If you’re thinking of adding more angelfish to your tank, it’s essential to ensure enough room for them to be comfortable. If your fish tank is not large enough for more, then upsizing the tank, moving your current fish, and introducing the new fish properly at the same time may be the best option.

How Many Species Of Angelfish Can You Keep Together

Various species of angelfish have unique traits that differentiate them from each other, though their behaviors are relatively similar due to them being from the cichlid family. This means that different species of angelfish can live together under the right conditions.

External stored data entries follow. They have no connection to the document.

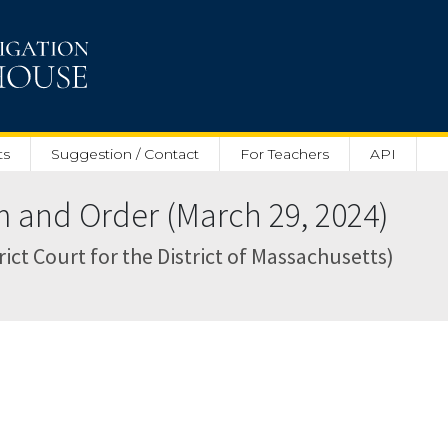
ts
Suggestion / Contact
For Teachers
API
nd Order (March 29, 2024)
rict Court for the District of Massachusetts)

Angelfish are predator fish that will go after any fish that can fit into their mouths. This can make it challenging to find suitable tankmates with whom to socialize.

However, due to their similar nature, angelfish make the perfect tankmates for other angelfish. You can have a shoal of different species of angelfish living together in one tank.

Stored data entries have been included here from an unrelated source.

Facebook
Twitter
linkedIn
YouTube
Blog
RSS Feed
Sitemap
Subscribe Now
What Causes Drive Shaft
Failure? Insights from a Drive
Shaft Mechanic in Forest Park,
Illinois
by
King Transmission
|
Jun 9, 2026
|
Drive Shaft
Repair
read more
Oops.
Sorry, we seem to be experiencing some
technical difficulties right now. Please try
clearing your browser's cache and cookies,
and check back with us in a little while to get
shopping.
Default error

Angelfish live comfortably with other angelfish and can even mate with other types of angelfish. The offspring of angelfish of different species have unique patterns and coloring.

Angelfish can be aggressive in a new environment or when new angelfish are introduced to the tank, but they are unlikely to kill each other. The aggression is typically to assert dominance or in response to a provocation.

It’s important, however, to ensure that the angelfish have ample room to move around, as some species of angelfish are larger than others. For larger angelfish species, the shape of your tank is more important than for smaller species.

There are many angelfish species out there, and it’s a good idea to research what types of angelfish would suit your aquarium. Alternatively, you can research the species of angelfish you want to keep together and get a tank that provides the ideal amount of space for them to thrive.


Angelfish come in varying sizes, but the rule of thumb is to provide at least 10 gallons of water for each one. It’s recommended to keep angelfish in groups of six or more to prevent them from getting lonely as they are social fish.

You can also keep different species of angelfish in the same tank, and they will co-exist and even mate. When adding young angelfish, remember that you may need a bigger tank when they mature. It may be necessary to move a pregnant angelfish and their mate to a new tank to prevent protective aggression.